:: What is being asked ::
The records below must be returned exactly, with every picture left out.

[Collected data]
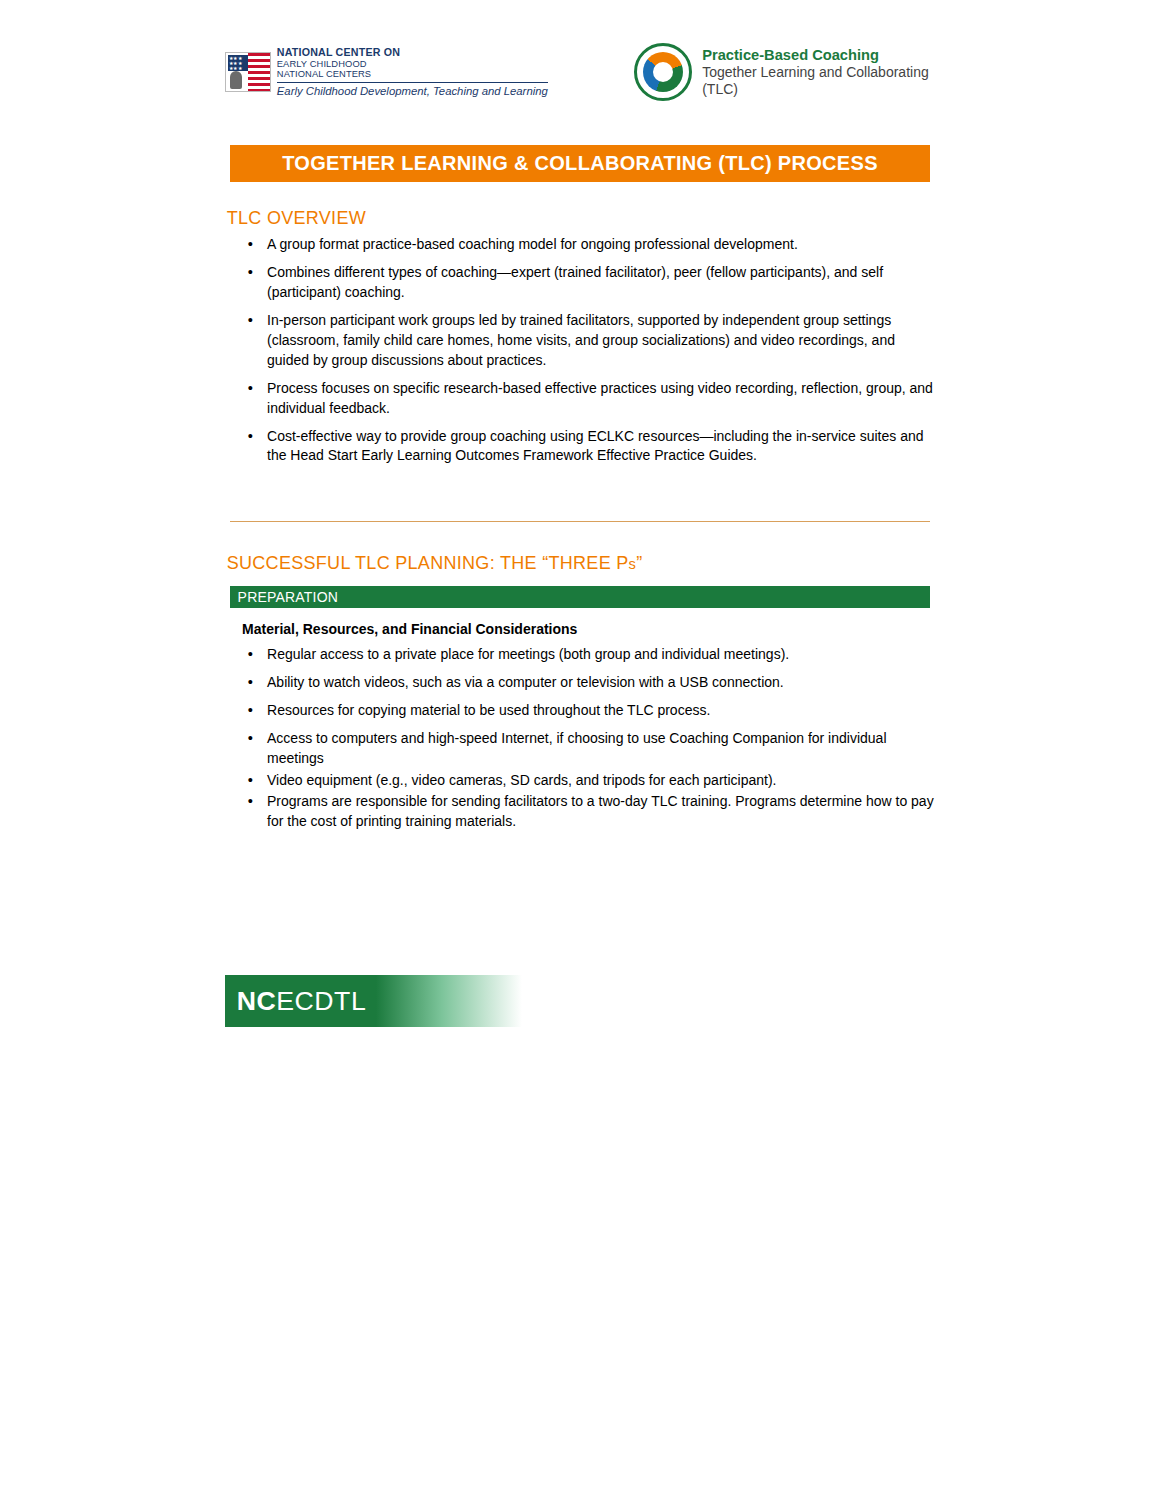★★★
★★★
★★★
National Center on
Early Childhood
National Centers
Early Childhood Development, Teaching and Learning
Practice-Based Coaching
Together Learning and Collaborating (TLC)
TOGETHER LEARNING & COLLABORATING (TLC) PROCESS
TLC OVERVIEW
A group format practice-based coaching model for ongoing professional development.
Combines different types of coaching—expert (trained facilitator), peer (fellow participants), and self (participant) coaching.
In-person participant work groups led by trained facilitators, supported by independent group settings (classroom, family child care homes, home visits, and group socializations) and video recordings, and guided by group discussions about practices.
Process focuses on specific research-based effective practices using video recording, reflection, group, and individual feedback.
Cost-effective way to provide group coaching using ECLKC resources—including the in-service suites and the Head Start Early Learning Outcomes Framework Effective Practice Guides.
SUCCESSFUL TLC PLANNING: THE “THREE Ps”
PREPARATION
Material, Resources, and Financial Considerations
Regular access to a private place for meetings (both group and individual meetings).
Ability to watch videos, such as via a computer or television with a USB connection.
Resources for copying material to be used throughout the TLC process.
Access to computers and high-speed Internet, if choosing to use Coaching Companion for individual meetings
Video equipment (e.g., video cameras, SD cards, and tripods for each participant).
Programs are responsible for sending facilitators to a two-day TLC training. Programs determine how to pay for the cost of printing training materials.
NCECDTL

:: The completed task ::
★★★
★★★
★★★
National Center on
Early Childhood
National Centers
Early Childhood Development, Teaching and Learning
Practice-Based Coaching
Together Learning and Collaborating (TLC)
TOGETHER LEARNING & COLLABORATING (TLC) PROCESS
TLC OVERVIEW
A group format practice-based coaching model for ongoing professional development.
Combines different types of coaching—expert (trained facilitator), peer (fellow participants), and self (participant) coaching.
In-person participant work groups led by trained facilitators, supported by independent group settings (classroom, family child care homes, home visits, and group socializations) and video recordings, and guided by group discussions about practices.
Process focuses on specific research-based effective practices using video recording, reflection, group, and individual feedback.
Cost-effective way to provide group coaching using ECLKC resources—including the in-service suites and the Head Start Early Learning Outcomes Framework Effective Practice Guides.
SUCCESSFUL TLC PLANNING: THE “THREE Ps”
PREPARATION
Material, Resources, and Financial Considerations
Regular access to a private place for meetings (both group and individual meetings).
Ability to watch videos, such as via a computer or television with a USB connection.
Resources for copying material to be used throughout the TLC process.
Access to computers and high-speed Internet, if choosing to use Coaching Companion for individual meetings
Video equipment (e.g., video cameras, SD cards, and tripods for each participant).
Programs are responsible for sending facilitators to a two-day TLC training. Programs determine how to pay for the cost of printing training materials.
NCECDTL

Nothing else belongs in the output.